Research

Blockade the Planet!

There is a resurgence in the study of blockades, and for no small reason. Blockades have re-emerged as a widespread tactic of control and resistance in diverse contexts. States are increasingly deploying maritime, land, air, and digital blockades to further their military, political, and economic goals. Activists mount blockades to contest, disrupt, and prevent mobility in the context of fossil fuel infrastructures, global supply chains, incursions onto Indigenous lands, etc. At the same time, all of these blockades are met with new forms of blockade-running as both states and activists attempt to bypass, undermine, or evade attempts to block circulation and movement. This research project investigates blockades as kinopolitical sites where encounters occur, connections take place, and claims are made precisely because things are in motion. The project studies blockades not only for their effectiveness in an activist’s toolkit, but also for the kinds of relationshipsthat are enacting during their existence. A relational approach to the blockade allows us to ask questions that are outside the scope of assessments that are exclusively focused on the efficacy of particular blockading action. What forms of solidarity are enacted at the blockade? What kind of antagonistic, agonistic, or ambivalent relations are performed at the blockade? What kinds of political subjectivities, collectivities, and citizenships are produced at the blockade?
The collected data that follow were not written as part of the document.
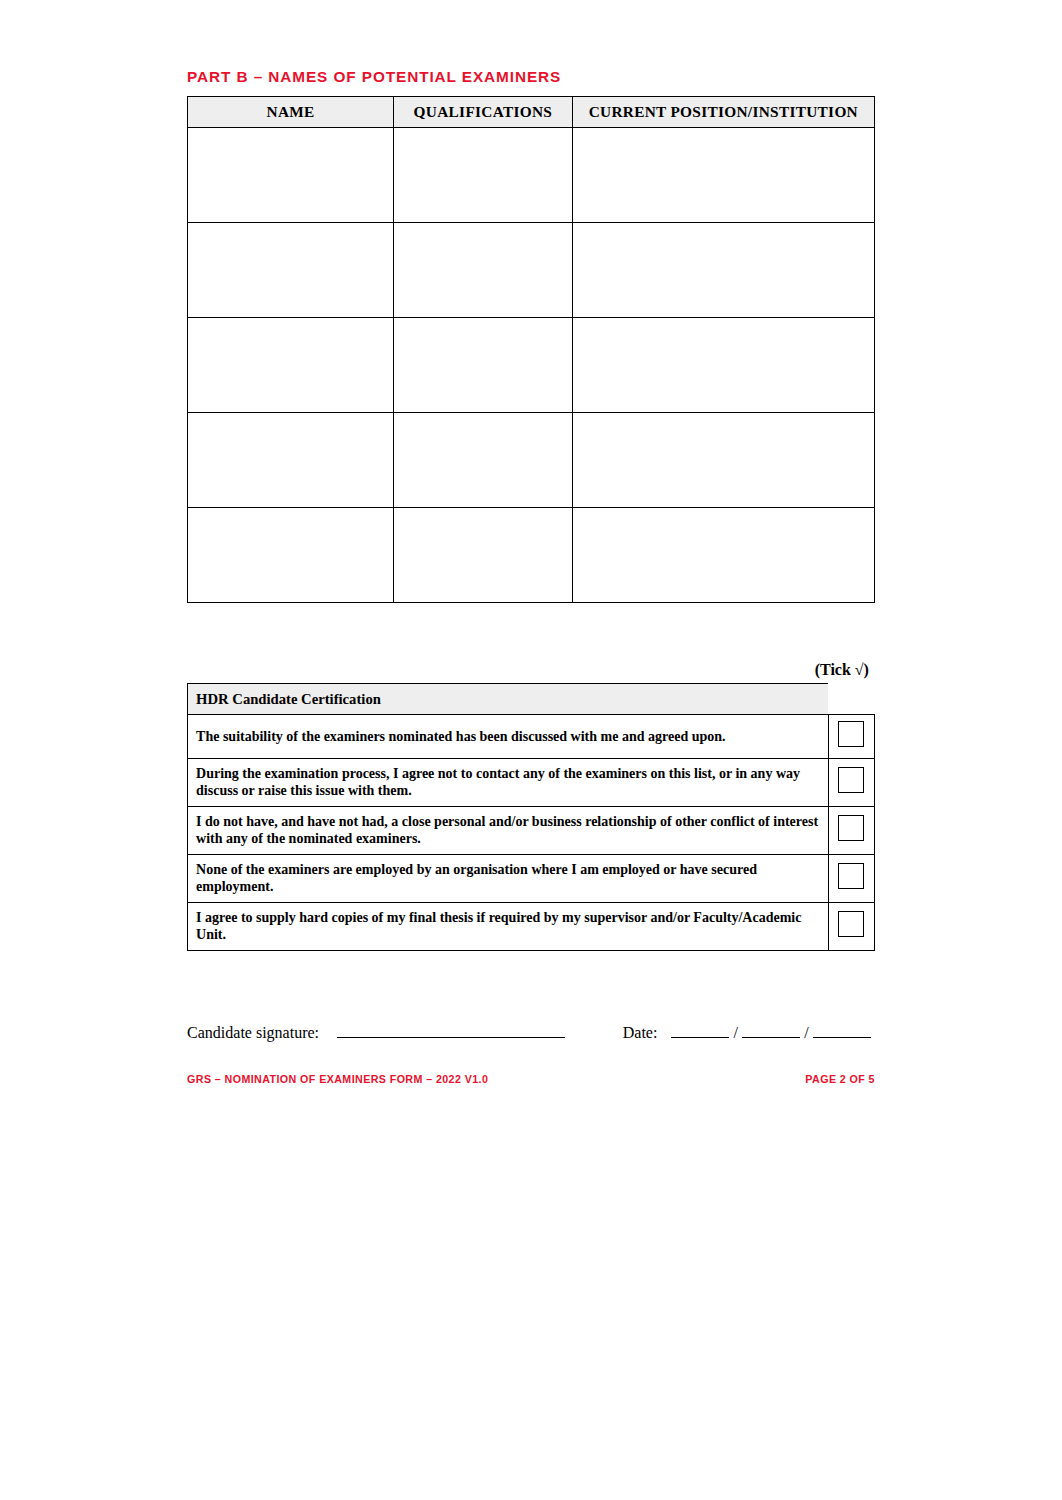PART B – NAMES OF POTENTIAL EXAMINERS
| NAME | QUALIFICATIONS | CURRENT POSITION/INSTITUTION |
| --- | --- | --- |
(Tick √)
| HDR Candidate Certification | |
| The suitability of the examiners nominated has been discussed with me and agreed upon. | |
| During the examination process, I agree not to contact any of the examiners on this list, or in any way discuss or raise this issue with them. | |
| I do not have, and have not had, a close personal and/or business relationship of other conflict of interest with any of the nominated examiners. | |
| None of the examiners are employed by an organisation where I am employed or have secured employment. | |
| I agree to supply hard copies of my final thesis if required by my supervisor and/or Faculty/Academic Unit. | |
Candidate signature: Date: / /
GRS – NOMINATION OF EXAMINERS FORM – 2022 V1.0 PAGE 2 OF 5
And finally, what is politically generative about investigating the blockade as a site of decolonizing citizenship? 

Refugee States

A SSHRC funded project led by Thy Phu (University of Toronto) and Edward Ou Jin Lee (UQAM) and involving members of the Critical Refugee & Migration Studies Network-Canada, Refugee States seeks to challenge meta-narratives about forced migration. We partner with migrant and refugee community organizations to engage individuals in digital storytelling. Through workshops that empower participants to develop skills in oral history, digital storytelling, and digital preservation, this project shines new light on the experiences of migrants and refugees.

Liberating Migrant Labour

This SSHRC funded project, led by Leah Vosko (York University), critically investigates the politics of new ‘international mobility programs’ (IMPs), such as programs for postsecondary students and recent graduates, spouses of students and skilled workers, working holiday makers, and intercompany transferees. We are interested in understanding the relationship between IMPs and the role of racialized and gendered distinctions between and among workers, set in the context of settler-colonial states, whose political economies are premised upon the dispossession of Indigenous lands, resources, and political autonomy, and immigration regimes shaped by racialized distinctions between migrants and settlers. We have established a research partnership of engaged scholars, representatives of national government agencies, international organizations, public interest groups, and transnational networks with a focus on three settler-colonial countries: Aotearoa New Zealand, Australia, Canada. The ultimate goal of this research partnership is to generate knowledge towards the liberation of migration for employment.